I tuoi compiti =
[1] Secondo l'estratto sulla storia del diritto, su che cosa Ugo Grozio fonda il diritto naturale?
[2] Indica soltanto il numero di righe delle voci che contengono la stringa "cotton", distinguendo tra maiuscole e minuscole.

Estratto fornito =
La storia del diritto muta nei diversi contesti culturali e sociali e, nella storia occidentale, si "intreccia" con l'evoluzione del pensiero filosofico, nel quale, tra le concezioni più antiche, vi è la teoria del diritto naturale, o giusnaturalismo, che, nell'era antica, era stata condivisa da Cicerone - nel De legibus -, e da Ulpiano, mentre, nel medioevo, era stata proposta da Agostino d'Ippona e Tommaso d'Aquino, fino ad arrivare alle teorizzazioni della prima età moderna, rappresentate dalle teorie di Ugo Grozio, il quale fonda il diritto naturale sul razionale carattere dell'uomo, considerato l'immutabile fondamento del diritto internazionale; il giusnaturalismo, generalmente, postula l'esistenza di alcuni princìpi eterni, immutabili, iscritti nella natura umana, fondanti il diritto naturale, contrapposto al diritto positivo (identificato con il diritto effettivamente vigente), che dovrebbe tradurre quei princìpi: il metodo adottato dal legislatore sarebbe dunque un metodo deduttivo, che, dai princìpi universali - identificati diversamente nelle varie teorie -, ricaverebbe le norme particolari[9].
Nel Medioevo, precisamente, le Chiese e i vari indirizzi religiosi, generalmente assertori del diritto naturale, tendono ad identificarlo con i princìpi dettati dai testi sacri (la Bibbia, o il Corano, esemplificativamente), mentre gli studiosi laici, come è soprattutto nell'età moderna, identificano tali principi con alcune istanze diverse (di giustizia, equità, oppure coincidenti con le nozioni del popolo o dello Stato)[10].

Voci disponibili =
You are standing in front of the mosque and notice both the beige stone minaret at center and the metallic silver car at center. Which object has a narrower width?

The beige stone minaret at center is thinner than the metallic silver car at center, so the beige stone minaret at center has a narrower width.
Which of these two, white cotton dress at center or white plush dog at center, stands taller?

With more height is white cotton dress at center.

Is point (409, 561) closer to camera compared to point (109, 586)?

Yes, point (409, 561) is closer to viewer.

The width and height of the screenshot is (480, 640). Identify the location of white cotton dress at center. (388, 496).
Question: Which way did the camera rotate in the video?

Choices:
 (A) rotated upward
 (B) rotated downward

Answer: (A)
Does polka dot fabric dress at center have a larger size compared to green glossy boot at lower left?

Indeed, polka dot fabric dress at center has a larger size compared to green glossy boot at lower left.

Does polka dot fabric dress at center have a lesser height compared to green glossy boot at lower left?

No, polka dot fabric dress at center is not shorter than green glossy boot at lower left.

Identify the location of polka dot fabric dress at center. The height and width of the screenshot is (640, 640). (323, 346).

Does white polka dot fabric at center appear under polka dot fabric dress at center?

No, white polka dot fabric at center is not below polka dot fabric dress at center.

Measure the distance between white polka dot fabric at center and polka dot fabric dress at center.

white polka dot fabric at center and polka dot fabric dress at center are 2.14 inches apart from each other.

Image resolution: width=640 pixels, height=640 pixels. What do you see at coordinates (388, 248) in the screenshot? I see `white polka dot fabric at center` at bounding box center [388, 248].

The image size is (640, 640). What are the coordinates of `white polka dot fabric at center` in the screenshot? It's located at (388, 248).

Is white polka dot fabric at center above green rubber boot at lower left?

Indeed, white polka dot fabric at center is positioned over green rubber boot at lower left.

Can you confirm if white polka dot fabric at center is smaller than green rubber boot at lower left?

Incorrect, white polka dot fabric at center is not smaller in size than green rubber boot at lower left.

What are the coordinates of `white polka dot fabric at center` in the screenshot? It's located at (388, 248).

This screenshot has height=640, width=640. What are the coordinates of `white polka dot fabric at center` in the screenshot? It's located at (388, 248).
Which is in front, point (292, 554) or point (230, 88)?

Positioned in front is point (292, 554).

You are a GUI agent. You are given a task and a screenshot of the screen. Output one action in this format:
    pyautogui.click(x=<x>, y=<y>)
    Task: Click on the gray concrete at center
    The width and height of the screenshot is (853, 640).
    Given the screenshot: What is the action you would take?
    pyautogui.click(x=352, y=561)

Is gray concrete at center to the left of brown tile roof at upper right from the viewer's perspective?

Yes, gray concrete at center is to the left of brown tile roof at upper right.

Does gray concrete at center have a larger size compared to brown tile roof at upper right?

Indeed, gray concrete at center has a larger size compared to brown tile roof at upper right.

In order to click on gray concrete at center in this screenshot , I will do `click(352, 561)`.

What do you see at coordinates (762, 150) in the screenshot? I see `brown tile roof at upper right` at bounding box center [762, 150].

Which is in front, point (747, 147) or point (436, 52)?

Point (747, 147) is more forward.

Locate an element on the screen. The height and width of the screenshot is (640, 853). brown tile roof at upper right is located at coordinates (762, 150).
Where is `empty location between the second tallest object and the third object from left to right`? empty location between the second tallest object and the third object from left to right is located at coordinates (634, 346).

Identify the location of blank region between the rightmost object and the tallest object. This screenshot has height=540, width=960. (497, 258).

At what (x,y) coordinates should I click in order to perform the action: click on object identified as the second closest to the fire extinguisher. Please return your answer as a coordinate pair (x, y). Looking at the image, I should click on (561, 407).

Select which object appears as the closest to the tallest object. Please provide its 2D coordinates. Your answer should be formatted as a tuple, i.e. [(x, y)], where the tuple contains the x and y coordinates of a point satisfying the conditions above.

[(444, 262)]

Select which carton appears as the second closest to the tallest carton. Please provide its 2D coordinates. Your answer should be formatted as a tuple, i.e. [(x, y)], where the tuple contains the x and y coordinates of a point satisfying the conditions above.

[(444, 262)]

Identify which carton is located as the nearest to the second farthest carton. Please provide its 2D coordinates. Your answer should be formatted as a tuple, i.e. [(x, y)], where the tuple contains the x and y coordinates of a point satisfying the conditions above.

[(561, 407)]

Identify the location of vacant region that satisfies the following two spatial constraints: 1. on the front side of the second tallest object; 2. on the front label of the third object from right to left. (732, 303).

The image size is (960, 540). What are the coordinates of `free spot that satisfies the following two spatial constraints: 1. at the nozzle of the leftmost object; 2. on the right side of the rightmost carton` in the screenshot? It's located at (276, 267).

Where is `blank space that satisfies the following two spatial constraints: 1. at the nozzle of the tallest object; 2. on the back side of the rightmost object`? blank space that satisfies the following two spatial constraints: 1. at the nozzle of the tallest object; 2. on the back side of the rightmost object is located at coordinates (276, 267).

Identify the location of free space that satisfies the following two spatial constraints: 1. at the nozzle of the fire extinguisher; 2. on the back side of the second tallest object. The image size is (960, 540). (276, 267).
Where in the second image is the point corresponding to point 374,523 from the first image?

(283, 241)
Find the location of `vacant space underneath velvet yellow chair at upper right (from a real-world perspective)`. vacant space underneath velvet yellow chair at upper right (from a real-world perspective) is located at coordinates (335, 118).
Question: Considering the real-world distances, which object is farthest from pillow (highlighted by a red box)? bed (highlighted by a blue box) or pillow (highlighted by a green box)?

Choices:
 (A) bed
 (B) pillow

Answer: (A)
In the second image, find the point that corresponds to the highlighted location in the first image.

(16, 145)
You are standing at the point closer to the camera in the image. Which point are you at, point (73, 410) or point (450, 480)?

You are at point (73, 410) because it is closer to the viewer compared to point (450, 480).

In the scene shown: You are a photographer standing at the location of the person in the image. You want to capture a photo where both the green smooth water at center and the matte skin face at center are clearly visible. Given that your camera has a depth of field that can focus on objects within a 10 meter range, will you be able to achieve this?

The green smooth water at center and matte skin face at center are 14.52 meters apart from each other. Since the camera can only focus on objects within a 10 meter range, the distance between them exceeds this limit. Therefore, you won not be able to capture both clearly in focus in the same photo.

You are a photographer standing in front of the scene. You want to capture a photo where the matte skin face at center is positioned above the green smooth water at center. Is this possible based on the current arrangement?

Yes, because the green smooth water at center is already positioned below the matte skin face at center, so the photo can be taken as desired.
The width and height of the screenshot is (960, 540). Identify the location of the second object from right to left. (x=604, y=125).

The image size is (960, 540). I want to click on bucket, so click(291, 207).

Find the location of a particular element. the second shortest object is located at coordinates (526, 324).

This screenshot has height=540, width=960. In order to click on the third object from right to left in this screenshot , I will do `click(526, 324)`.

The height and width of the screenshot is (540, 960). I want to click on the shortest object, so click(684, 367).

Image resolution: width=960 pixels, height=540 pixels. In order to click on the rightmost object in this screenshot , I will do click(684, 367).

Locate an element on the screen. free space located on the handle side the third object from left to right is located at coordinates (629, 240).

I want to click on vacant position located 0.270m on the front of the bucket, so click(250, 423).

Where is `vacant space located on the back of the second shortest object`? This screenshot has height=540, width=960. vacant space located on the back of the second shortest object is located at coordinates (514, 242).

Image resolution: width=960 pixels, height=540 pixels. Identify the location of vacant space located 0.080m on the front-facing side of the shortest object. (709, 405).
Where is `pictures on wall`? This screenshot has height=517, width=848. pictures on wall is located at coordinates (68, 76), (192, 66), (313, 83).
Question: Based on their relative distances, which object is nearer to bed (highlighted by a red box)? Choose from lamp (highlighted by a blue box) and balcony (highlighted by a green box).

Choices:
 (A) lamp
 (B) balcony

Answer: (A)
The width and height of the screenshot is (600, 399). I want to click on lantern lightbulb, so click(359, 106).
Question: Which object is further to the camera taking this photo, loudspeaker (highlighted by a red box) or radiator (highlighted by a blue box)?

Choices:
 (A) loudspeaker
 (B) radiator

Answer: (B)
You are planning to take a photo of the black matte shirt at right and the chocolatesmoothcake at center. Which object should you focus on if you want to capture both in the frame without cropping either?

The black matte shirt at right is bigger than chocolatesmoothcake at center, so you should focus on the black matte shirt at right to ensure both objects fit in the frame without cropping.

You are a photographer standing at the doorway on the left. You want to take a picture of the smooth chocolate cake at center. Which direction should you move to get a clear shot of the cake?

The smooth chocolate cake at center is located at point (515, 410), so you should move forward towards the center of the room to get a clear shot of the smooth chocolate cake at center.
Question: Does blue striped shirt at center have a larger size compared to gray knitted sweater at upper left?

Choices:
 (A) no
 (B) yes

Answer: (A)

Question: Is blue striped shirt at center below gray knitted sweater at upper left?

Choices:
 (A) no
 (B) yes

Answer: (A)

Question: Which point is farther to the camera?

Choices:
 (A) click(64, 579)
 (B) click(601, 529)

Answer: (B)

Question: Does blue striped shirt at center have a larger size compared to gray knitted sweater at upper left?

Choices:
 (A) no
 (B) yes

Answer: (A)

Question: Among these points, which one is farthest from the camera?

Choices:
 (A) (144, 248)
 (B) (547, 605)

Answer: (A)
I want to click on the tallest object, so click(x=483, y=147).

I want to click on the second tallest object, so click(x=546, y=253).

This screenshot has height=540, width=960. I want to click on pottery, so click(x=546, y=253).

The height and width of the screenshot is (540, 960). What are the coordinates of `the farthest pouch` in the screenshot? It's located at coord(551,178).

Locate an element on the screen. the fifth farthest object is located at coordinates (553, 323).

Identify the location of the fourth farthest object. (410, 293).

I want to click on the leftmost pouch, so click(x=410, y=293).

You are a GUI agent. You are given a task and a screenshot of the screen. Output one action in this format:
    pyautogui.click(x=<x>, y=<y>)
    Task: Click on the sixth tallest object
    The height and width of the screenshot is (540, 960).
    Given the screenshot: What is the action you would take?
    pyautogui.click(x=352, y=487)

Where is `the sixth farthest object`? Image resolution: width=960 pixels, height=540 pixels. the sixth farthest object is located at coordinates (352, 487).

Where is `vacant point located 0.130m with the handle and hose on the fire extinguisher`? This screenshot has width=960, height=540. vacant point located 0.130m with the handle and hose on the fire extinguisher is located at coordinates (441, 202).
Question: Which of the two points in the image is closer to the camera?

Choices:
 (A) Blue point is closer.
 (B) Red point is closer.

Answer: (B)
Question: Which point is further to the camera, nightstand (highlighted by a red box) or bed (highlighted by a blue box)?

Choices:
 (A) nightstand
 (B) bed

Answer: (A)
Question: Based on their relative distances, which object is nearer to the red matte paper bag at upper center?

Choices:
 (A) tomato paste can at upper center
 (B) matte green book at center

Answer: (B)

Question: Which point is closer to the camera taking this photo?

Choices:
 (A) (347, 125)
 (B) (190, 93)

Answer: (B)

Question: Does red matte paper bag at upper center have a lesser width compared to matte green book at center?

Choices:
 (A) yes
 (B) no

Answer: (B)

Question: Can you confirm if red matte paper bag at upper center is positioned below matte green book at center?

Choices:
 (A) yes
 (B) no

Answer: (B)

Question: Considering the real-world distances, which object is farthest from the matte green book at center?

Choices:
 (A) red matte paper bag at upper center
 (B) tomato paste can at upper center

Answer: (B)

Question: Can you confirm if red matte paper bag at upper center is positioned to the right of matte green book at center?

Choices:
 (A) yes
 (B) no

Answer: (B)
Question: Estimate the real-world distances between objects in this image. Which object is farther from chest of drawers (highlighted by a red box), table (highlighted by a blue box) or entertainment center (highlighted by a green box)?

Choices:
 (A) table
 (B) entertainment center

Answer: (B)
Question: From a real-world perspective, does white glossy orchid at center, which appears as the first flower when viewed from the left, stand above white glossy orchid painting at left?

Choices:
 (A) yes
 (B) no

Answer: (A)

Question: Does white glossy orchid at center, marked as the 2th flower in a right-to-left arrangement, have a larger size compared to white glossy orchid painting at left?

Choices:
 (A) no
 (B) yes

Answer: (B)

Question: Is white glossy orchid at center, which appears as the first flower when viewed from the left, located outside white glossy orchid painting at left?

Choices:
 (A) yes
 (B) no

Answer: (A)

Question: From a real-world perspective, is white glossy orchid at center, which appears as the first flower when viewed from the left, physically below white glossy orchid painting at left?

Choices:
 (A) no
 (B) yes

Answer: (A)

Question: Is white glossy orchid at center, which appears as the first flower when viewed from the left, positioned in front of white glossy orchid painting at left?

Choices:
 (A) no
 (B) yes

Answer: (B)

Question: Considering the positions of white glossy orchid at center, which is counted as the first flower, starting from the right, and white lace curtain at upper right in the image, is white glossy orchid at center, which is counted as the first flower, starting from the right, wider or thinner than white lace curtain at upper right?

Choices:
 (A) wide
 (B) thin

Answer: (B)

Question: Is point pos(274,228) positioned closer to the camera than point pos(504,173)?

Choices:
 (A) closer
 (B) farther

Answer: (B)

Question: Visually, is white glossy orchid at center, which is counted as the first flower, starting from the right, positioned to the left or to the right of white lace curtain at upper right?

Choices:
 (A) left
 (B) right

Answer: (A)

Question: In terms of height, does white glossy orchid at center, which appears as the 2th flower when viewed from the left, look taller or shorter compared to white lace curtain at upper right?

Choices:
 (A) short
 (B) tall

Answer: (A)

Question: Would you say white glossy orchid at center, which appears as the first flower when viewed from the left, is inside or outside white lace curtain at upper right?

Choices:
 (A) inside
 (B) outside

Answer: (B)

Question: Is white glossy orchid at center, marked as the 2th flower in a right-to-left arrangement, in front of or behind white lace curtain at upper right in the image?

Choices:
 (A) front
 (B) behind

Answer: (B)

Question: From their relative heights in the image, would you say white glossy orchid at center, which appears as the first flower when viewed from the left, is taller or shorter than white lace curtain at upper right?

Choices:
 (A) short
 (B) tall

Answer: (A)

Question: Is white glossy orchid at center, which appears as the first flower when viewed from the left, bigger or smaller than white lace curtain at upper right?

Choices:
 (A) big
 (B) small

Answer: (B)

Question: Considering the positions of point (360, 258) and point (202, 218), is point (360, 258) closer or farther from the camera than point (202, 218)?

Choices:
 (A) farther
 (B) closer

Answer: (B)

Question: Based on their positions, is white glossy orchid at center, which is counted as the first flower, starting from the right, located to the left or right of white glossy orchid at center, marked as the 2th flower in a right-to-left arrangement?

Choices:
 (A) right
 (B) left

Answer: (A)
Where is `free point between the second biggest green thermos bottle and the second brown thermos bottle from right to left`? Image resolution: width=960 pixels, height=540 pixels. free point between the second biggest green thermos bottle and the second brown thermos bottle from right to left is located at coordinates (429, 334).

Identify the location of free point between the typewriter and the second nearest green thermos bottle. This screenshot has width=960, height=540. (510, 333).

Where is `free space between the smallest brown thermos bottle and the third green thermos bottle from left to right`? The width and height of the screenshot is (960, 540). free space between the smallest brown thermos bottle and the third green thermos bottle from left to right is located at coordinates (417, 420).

Risposte ai compiti =
[1] Ugo Grozio fonda il diritto naturale sul razionale carattere dell'uomo.

[2] 3